# PASSAGE CITÉ:

_ _ _ _ _ _ _

Beaucoup disent qu’il est possible de l’argent en bourse mais uniquement sur le long terme. D’autres disent qu’il est possible de gagner de l’argent sur le court terme avec le trading. La dernière affirmation peut être rapidement écartée avec l’étude de l’Autorité des Marchés Financiers (AMF). Cependant, à quoi correspond l’horizon de temps long ? 5 ans ? 10 ans ? Que se passe-t-il si nous sortons du marché pendant les 10 meilleurs jours boursiers ? Et les 10 meilleurs mois ?
Dans cet article, je vais analyser le comportement du marché actions sur différents horizons de temps et étudier les périodes de gains et les périodes de pertes. Nous allons comprendre comment ces périodes affectent la performance d’un portefeuille qui le compose à la hausse comme à la baisse.
Dans une première partie, je vais définir le concept de rendement-risque, concept central en finance, ainsi que les données utilisées pour notre analyse. Dans une seconde partie, nous ferons une étude de la distribution de la rentabilité du marché actions sur différents horizons de temps. Nous ferons l’impact de la suppression des meilleurs et pires jours de marchés. Enfin, nous conclurons sur l’intérêt de rester investi même en période de crise.
Sommaire
1. Définitions
A. Le temps et le risque
Pour reprendre la définition de Dr. Andrew W. Lo, professeur au Massachusetts Institute of Technology (MIT), “la finance n’est qu’une question de temps et de risque”. Ces deux variables sont omniprésentes pour évaluer une stratégie, définir la valeur des produits dérivés ou d’un actif.
Dans le cas de l’évaluation d’une stratégie ou d’un portefeuille d’actifs, le temps correspond à l’horizon de placement du capital. Le risque est représenté par la variation du portefeuille d’actifs. Plus le portefeuille varie, à la hausse ou à la baisse, plus la stratégie est considérée comme risquée. Généralement, plus la rentabilité d’un portefeuille est élevée et plus sa volatilité est importante, c’est le compromis “risk-reward” ou “rendement-risque” en français.
Ces variations, à la hausse ou à la baisse, peuvent être brutales. Elles représentent des périodes de bulles ou d’euphorie pour les hausse ou des périodes de krach ou correction pour les baisses. Ces extrêmes peuvent avoir une influence sur la performance du portefeuille final. Intuitivement, si nous arrivons à supprimer les périodes de baisse sera pourrait représenter un gain substantiel sur la performance finale. C’est ce que nous allons chercher à étudier.

_ _ _ _ _ _ _

# PRÉSENTATION DE L'EXERCICE:
Rédigez la suite de l'article sur la performance boursière selon l'horizon de placement, en reprenant juste après sa dernière phrase. Les entrées ci-après ne servent à rien ici.

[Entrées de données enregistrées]
_ _ _ _ _ _ _

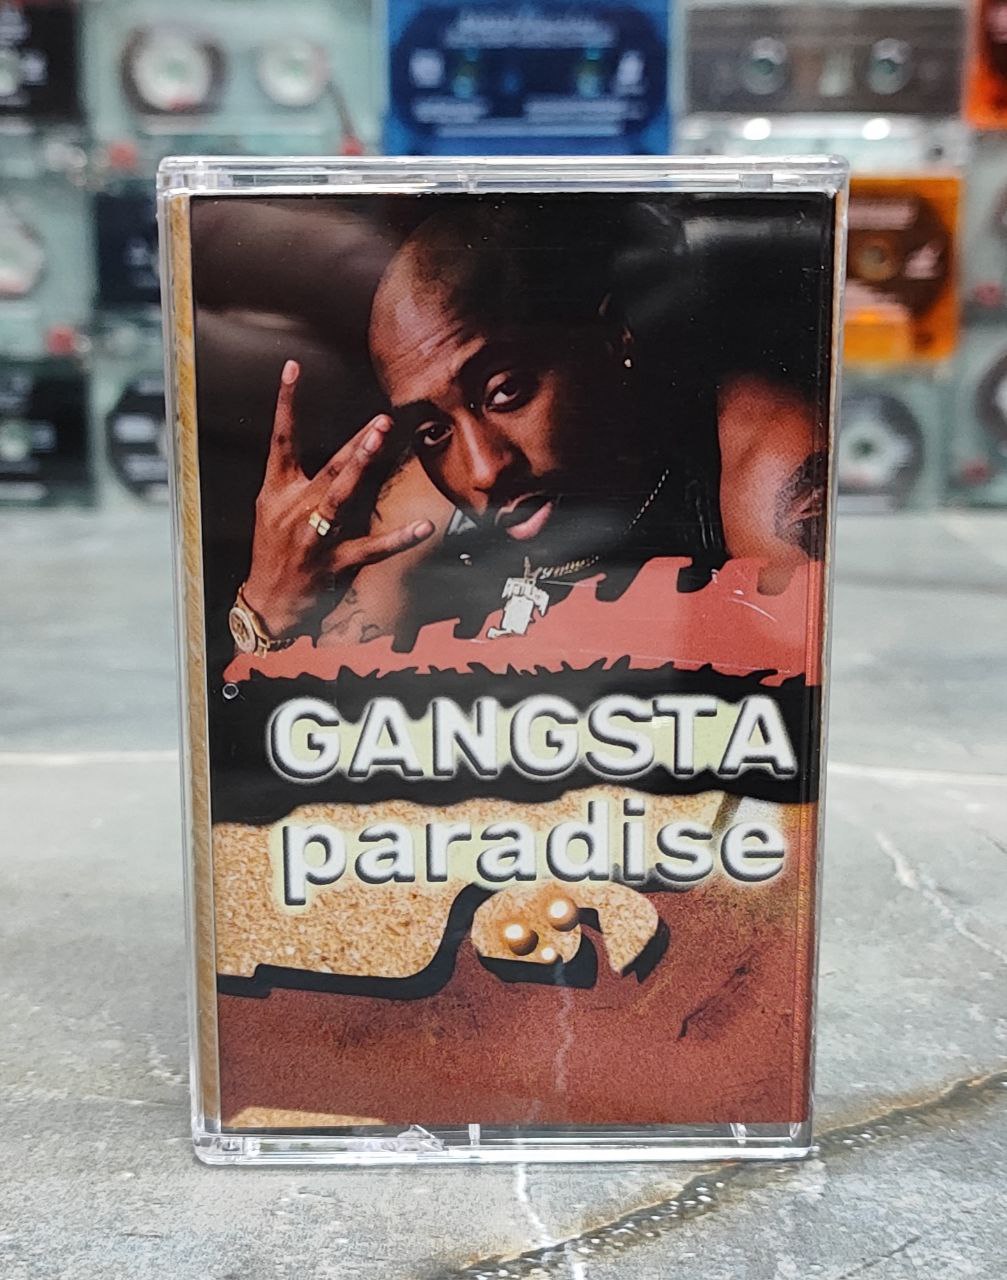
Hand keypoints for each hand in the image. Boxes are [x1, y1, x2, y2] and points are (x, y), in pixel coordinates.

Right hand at [242, 359, 433, 637]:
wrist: (268, 602)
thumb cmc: (274, 551)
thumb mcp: (273, 509)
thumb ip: (300, 479)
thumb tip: (340, 454)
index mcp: (278, 491)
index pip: (281, 439)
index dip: (286, 402)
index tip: (293, 368)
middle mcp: (296, 508)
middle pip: (328, 468)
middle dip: (355, 444)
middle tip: (380, 420)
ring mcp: (315, 536)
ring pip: (342, 497)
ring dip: (362, 468)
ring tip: (382, 442)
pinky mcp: (334, 562)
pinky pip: (372, 548)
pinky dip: (398, 538)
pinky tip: (422, 527)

_ _ _ _ _ _ _

# RÉPONSE ATTENDUE:
B. Les données
Les données seront essentiellement focalisées sur les États Unis car les données sont facilement accessibles sur un historique plus long. Les données macro-économique sont issues de la Federal Reserve Economic Data (FRED).
Notre analyse se focalise essentiellement sur le marché des actions et sur l’indice S&P 500 est issu des données du prix Nobel d’économie Robert Shiller (Yale). Ces données serviront à représenter le S&P 500 depuis les années 1871. Elles seront complétées par les données issues de Yahoo Finance pour avoir les cours de bourse les plus récents.
2. Analyse des données
A. Étude des distributions
La distribution de la rentabilité d’un actif financier suit une distribution de type loi normale avec un étalement sur les extrémités. En pratique, la loi t-Student à 2 degrés de liberté est utilisée pour représenter les performances d’un actif. C’est une distribution similaire à une loi normale mais avec un étalement plus prononcé sur les extrémités. La Figure 1 illustre la différence entre une distribution normale (en vert) et une distribution de t-Student (en orange). Les distributions sont représentées à partir de la rentabilité mensuelle du S&P 500.

Figure 1 : Distributions normalisées de la rentabilité mensuelle au nominal du S&P 500 entre 1872 et 2024. Source : Robert Shiller, Yahoo Finance.
Concrètement cela veut dire que la rentabilité des actifs est représentée avec des fonctions mathématiques ayant des valeurs extrêmes. Par exemple, le S&P 500 peut avoir une rentabilité annuelle de -40% pendant une crise ou +40% pendant une période d’euphorie. Cependant, en moyenne, la rentabilité ne sera “que” de 10%. Cette rentabilité peut varier fortement à la hausse ou à la baisse, si nous retirons l’inflation comme abordé dans cet article. La Figure 2 illustre la distribution de la rentabilité journalière.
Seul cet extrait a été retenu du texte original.